Stratified charge engines can generally operate under what is referred to as “fuel-led” control strategies where the amount of fuel delivered to the combustion chamber is independent of the quantity of air delivered to the combustion chamber by the intake manifold. This results in the engine torque and load being directly proportional to the amount of fuel delivered to the engine. In contrast, in a typical homogenous charge engine, the amount of fuel that can be delivered to the engine is dictated by throttle angle and hence air flow to the combustion chamber. Accordingly, such control strategies are referred to as “air-led” control strategies.
Typically, a “fuel-led” control strategy provides sufficient fuel to the combustion chamber such that the combustion chamber when viewed overall has a lean mixture of air and fuel.
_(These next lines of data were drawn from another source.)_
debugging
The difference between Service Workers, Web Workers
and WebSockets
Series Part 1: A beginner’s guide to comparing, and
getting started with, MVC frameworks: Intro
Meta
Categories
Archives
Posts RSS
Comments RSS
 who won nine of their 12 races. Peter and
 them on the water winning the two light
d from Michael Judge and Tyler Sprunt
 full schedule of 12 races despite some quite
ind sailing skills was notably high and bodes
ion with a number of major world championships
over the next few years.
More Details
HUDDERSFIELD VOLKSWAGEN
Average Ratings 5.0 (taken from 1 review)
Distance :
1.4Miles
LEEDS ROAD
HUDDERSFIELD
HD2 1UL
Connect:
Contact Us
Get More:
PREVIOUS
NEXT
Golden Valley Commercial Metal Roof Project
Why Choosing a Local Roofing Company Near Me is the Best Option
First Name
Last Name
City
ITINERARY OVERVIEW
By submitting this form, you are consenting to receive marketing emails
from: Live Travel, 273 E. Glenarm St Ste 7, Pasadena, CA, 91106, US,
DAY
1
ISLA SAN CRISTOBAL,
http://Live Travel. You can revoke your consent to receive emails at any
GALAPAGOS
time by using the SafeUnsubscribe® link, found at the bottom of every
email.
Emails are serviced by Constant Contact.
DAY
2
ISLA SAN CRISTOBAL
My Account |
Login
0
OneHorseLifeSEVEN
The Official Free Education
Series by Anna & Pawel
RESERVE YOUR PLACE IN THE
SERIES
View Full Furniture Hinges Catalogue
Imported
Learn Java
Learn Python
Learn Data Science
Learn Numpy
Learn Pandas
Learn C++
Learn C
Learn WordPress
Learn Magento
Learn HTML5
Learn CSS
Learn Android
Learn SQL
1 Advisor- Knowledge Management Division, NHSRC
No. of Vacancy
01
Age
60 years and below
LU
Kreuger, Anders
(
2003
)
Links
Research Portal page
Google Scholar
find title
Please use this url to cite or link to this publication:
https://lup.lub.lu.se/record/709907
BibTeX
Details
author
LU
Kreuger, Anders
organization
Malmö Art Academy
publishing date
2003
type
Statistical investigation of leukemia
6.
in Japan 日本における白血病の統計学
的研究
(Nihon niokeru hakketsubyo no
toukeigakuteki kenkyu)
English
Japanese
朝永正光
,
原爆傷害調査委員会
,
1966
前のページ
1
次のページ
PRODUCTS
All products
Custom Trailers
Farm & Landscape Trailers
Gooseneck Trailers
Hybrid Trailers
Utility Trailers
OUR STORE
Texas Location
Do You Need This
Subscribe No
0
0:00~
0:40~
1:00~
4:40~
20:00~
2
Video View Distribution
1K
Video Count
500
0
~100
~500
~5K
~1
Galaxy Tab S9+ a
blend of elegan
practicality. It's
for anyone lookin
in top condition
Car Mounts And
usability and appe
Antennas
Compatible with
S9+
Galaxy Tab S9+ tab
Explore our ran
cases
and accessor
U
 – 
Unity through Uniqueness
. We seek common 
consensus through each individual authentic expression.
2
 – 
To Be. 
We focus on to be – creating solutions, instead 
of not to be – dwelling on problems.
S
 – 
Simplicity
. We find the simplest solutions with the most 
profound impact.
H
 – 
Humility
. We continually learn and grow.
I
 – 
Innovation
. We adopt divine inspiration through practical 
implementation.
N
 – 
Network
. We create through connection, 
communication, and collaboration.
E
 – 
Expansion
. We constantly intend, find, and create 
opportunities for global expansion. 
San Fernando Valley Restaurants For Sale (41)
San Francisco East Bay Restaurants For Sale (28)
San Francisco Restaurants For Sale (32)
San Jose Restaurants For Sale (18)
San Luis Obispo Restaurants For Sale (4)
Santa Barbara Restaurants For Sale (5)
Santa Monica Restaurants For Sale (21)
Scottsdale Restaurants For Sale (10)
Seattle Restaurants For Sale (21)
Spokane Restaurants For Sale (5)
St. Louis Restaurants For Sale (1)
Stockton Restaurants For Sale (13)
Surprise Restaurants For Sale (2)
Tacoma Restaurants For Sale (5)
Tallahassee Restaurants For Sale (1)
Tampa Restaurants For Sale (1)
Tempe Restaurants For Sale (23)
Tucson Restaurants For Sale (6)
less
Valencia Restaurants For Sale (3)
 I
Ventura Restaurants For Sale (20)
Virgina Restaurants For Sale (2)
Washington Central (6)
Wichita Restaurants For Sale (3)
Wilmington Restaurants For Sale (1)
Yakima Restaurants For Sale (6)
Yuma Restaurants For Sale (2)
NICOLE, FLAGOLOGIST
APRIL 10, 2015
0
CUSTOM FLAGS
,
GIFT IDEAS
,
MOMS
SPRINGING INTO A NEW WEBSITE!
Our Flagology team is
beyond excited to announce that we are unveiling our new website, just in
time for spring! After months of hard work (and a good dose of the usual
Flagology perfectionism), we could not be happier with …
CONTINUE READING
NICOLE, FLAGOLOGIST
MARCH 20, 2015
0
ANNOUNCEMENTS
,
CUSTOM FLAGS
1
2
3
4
However as the fuel is localised to a specific region of the combustion chamber, this region is itself generally ignitable and so some of the issues associated with ignition and combustion of overly lean air fuel mixtures in homogenous charge engines are either reduced, preferably so as not to be significant or are eliminated altogether.
Having regard to the many variables that influence efficient combustion and the different types of fuel injection and combustion systems described above, with their distinctive advantages in some areas of engine operation/load, the system of choice is still unclear. Investigations continue on both wall or charge motion guided systems, as well as jet or spray guided systems, in relation to both HPDI and AADI systems. Recent studies such as Niefer, HG et al, “The DI Gasoline Engine: Quo Vadis-where does the road lead?”, Vienna Motor Symposium, 1999; and Fraidl, GK et al, “Gasoline Direct Injection-The Low Fuel Consumption for EURO4”, Vienna Motor Symposium, 1993 have identified the spray guided combustion system as the one with perhaps the most potential for a direct injected automotive gasoline engine. By the same token however, these last two documents have identified some areas of concern as regards emission control, see above. Reference should be made to these two documents which are hereby incorporated by way of short-hand cross-reference.
The present invention has been conceived in slight of a perceived need for further improvement of direct-injected, spark ignited internal combustion engines, in particular gasoline four stroke engines having poppet-style inlet and exhaust valves that use spray guided fuel injection systems and particularly AADI spray guided fuel injection systems. The present invention is more in particular concerned with mechanisms that influence the motion and/or containment of a stratified charge within the cylinder combustion chamber of a spray guided fuel injection system to thereby positively affect fuel consumption and emission levels in four-stroke, spark-ignited, stratified-operation engines.